Stephen - Loved by You
Stephen - Little Audrey
Stephen - Don't Now Why

Monday, August 11, 2008

PF Sloan

Ace Records have just brought out a new PF Sloan comp, gathering together the bulk of his first two albums and some rare single cuts. Sloan wrote a bunch of tracks for bands like The Turtles, Jan and Dean and The Grass Roots - in fact, he pretty much was The Grass Roots on their first single. He could seemingly turn his hand to anything, from harmony pop to the surfin' sounds of The Fantastic Baggys. His first two albums under his own name are mainly in the folk-rock vein, and while some of it hasn't aged well (I've never particularly cared for 'Eve of Destruction'), there are some great songs...particularly the later single sides, two of which are here.

PF Sloan - A Melody for You
Philip Sloan - I Can't Help But Wonder, Elizabeth

Saturday, August 9, 2008

Girls Will Be Girls



...is the title of a 1999 girl group compilation put together by Mick Patrick and Malcolm Baumgart (also responsible for a bunch of excellent Ace Records comps). It's one of my favourite girl group discs, running the gamut from purest fromage to the rather soulful. 'Jet Set' by The Jet Set definitely falls into the former category ('discoteque go-go-go', indeed). Jessica James and the Outlaws is Peggy from The Angels in disguise. And Bernadette Castro lays down some promising groundwork for her career as, um, NY's State Commissioner of Parks, Recreation and Historic Preservation.

The Jet Set - Jet Set
Jessica James and the Outlaws - Give Her Up (Baby)
Bernadette Castro - A Girl in Love Forgives

Friday, August 8, 2008

The Bachelor Pad



From Tales of Hofmann. It took me a long time to realize they meant Albert, rather than ETA - I figured they were just poor spellers. The Bachelor Pad were from Scotland. They sound as if they're on the verge of falling apart, drifting in and out of synch (and perhaps consciousness) but cohering just enough to establish the hook in your mind. An album's worth is slightly queasiness-inducing, but they made some cracking records.

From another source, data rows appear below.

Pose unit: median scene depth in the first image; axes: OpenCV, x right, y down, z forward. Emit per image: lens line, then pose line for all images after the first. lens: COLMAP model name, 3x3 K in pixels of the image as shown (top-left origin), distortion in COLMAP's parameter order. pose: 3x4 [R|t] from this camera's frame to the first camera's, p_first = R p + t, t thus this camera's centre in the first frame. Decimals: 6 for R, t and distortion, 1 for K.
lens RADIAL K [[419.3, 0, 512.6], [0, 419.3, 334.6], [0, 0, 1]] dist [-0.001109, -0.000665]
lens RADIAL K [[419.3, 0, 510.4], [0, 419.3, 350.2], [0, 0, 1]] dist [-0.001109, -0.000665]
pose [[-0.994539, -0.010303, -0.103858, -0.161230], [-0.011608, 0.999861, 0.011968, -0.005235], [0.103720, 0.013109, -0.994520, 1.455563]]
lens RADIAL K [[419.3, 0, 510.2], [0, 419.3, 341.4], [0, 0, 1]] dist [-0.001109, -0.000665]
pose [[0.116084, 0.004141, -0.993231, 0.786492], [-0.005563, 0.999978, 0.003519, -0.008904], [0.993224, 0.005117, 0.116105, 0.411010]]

The Bachelor Pad - Country Pancake
The Bachelor Pad - I Want to Hold Your Head
The Bachelor Pad - Girl of your Dreams

Thursday, August 7, 2008

Able Tasmans Week! (part four)

From The Shape of Dolls EP and Store in a Cool Place.

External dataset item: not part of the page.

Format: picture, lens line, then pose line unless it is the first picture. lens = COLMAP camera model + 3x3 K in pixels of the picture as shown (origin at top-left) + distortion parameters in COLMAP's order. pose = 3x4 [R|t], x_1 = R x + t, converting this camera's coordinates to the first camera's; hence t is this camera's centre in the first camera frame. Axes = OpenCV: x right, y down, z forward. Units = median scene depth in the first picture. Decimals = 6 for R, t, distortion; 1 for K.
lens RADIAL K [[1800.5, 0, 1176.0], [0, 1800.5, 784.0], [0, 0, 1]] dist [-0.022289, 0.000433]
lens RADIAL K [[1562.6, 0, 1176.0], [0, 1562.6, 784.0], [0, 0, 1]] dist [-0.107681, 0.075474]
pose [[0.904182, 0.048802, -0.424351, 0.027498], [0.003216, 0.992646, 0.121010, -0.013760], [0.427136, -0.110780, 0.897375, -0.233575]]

The Able Tasmans - The Shape of Dolls
The Able Tasmans - My Name is Peter Keen
The Able Tasmans - Mary Tyler Moore

Surf Bunny (slight return)



While I'm thinking of gloriously inept female-fronted surf pop, here's Trudy Van and the Realm, from Teen Blast Vol 2; they're from New York, apparently.

Trudy Van and the Realm - Do the Surf

Wednesday, August 6, 2008

Able Tasmans week! (part three)

Three from Hey Spinner.

The Able Tasmans - Dileen
The Able Tasmans - Wednesday (She's Coming 'Round)
The Able Tasmans - Theory of Continual Disappointment

Girlfrendo



Two songs from the Japanese version of Surprise! Surprise! It's Girlfrendo, including their cover of Ginny Arnell's 'Dumb Head'. And 'First Kiss Feelings...', just because it's a fine pop song.

I saw them play the Garage a while before the album emerged. Could Comet Gain have been supporting? It seems possible. I don't remember much about it. They played 'The Wee Wee Song' (inevitably - Peel had been playing it lots). Golden Boy was very blonde. I bought 'Friday Nite Lovebite', perhaps the last 7" single I bought at a gig.

Girlfrendo - Photosession in a Photobooth
Girlfrendo - Dumb Head
Girlfrendo - First Kiss Feelings vs Everyday Sensations

Sunday, August 3, 2008

Surf Bunnies



Two tracks from the girl group comp Surf Bunnies and Hot Rod Honeys. The Westwoods track is an answer record to The Trade Winds' 'New York's a Lonely Town'; it's a Jack Nitzsche arrangement with Gracia Nitzsche on lead vocals and Marilyn Wilson on backing vocals. It sounds a little muffled, but I think this gives it a strangely appealing quality. I know nothing about D.D. Hope, but she sounds splendidly bratty.

The Westwoods - I Miss My Surfer Boy Too
D.D. Hope - California Surfer

Saturday, August 2, 2008

Able Tasmans week! (part one)

From A Cuppa Tea and a Lie Down (out of print, like the rest of their stuff). Mystifyingly perceived as a second-tier Flying Nun band when they are, perhaps, the best.

The Able Tasmans - What Was That Thing You Said?